Dear Friends:
Why is it still 7 October 2023 in Israel and for so many Jews around the world, too? What made the Hamas-led massacre of that day different from the many others massacres in Jewish history? We have asked these questions in the course of the past 500-days-plus at Friday night services, at Sunday morning discussions with Julian Resnick, and at Shabbat seminars. Well, in addition to the slaughter and the terror, we recognized that 10/7 broke the promise of political Zionism that a Jewish nation-state would provide a safe and secure home for its inhabitants, that never again would Jews feel defenseless. That’s what brought us to conclude in another discussion that 10/7 was the equivalent of America’s 9/11 when the natural boundaries of the sea to the east and the sea to the west failed to protect us from jet planes flying into the Twin Towers.

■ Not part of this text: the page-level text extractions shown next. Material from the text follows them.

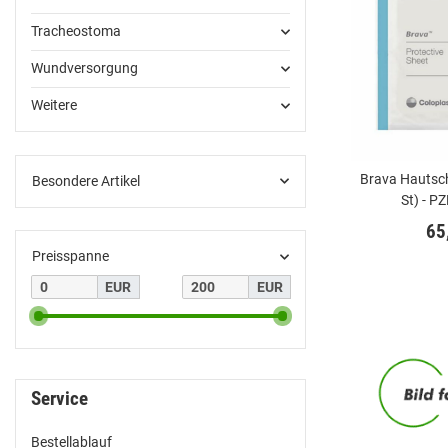
Tracheostoma
Wundversorgung
Weitere
Brava Hautsc
Besondere Artikel
St) - 
65
Preisspanne
EUR
EUR
Service
Bestellablauf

‘If 10/7 is Israel’s 9/11, is there an equivalent – not in scale but with respect to our physical vulnerability – of 10/7 for American Jews?’ was the question posed at services a month ago. For that, we can point to the shootings at the Tree of Life Synagogue on October 27, 2018, when a right-wing racist killed eleven worshippers because they were Jewish. The incident radically redefined the face of Jewish life in the USA. We can look to RSNS as proof. Not only do we have a guard present at the door during services and whenever we gather for meetings and programs, but our building has been made secure with bollards to stop vehicles and with bullet-proof glass and (newly installed) interior doors and with security cameras all funded by grants from the federal and state governments. at our doors, while the church that hosts her community theater group is completely open.
Sadly, last Friday night our discussion moved from Pittsburgh to D.C. The question of the evening: How did the attack in front of the Capitol’s Jewish Museum differ from the one at Tree of Life. The answer to that question was heard in what the gunman shouted when his identity was finally revealed: “Free, free Palestine.” We’ve heard these words at every anti-Zionist demonstration throughout America. As for the place, Sarah Milgrim and Yaron Lischinsky were murdered not in shul on shabbes, but while attending a program sponsored by the American Jewish Committee on a Wednesday evening at a Jewish Museum. This time, the perpetrator’s motivation was political. With his outcry, he expanded the boundary of anti-Jewish violence to the far left. But was this not the action of just a single man? The perpetrator’s manifesto proves that it was no more the action of one anti-Zionist than the synagogue attack was the work of one racist. Both incidents give lie to the childhood chant, “Sticks and stones may break my bones, but words will never hurt me.” The racist litanies at the Unite the Right rally in Charlottesville, Virginia, and the dehumanization of Jews expressed at anti-Zionist rallies have provided ammunition for violence against Jews. No perpetrator of violence against Jews to our right or to our left are lone actors.
Oy, so where do we go from here? I don’t know. But I do know that we cannot afford to give in to despair.
The first interview that I heard following the murders of Sarah Milgrim and Yaron Lischinsky was from an American Jewish Committee employee. “This tragedy will be compounded if we forget that Sarah and Yaron, both employees of Israel’s embassy, had come together for an AJC program that united Jews, Muslims, and Christians to address the humanitarian crisis in Gaza.” Ben Samuels echoed this concern in his Opinion column in Haaretz the following day. He urged that we remember Lischinsky and Milgrim not as victims but as human beings who were dedicating their lives to pursuing a better future for those caught in the present intractable conflict. At his funeral outside of Jerusalem, members of Yaron’s family begged that he be remembered for his kindness, his intelligence, his commitment, and his patriotism, and not for his murder. He was perfectly paired with Sarah in attributes and in their common goal to do what they could to fix the world for the good of Jews and for people everywhere. Only by working to continue their task and bring their dream closer to reality will their memories be a blessing. May it be so.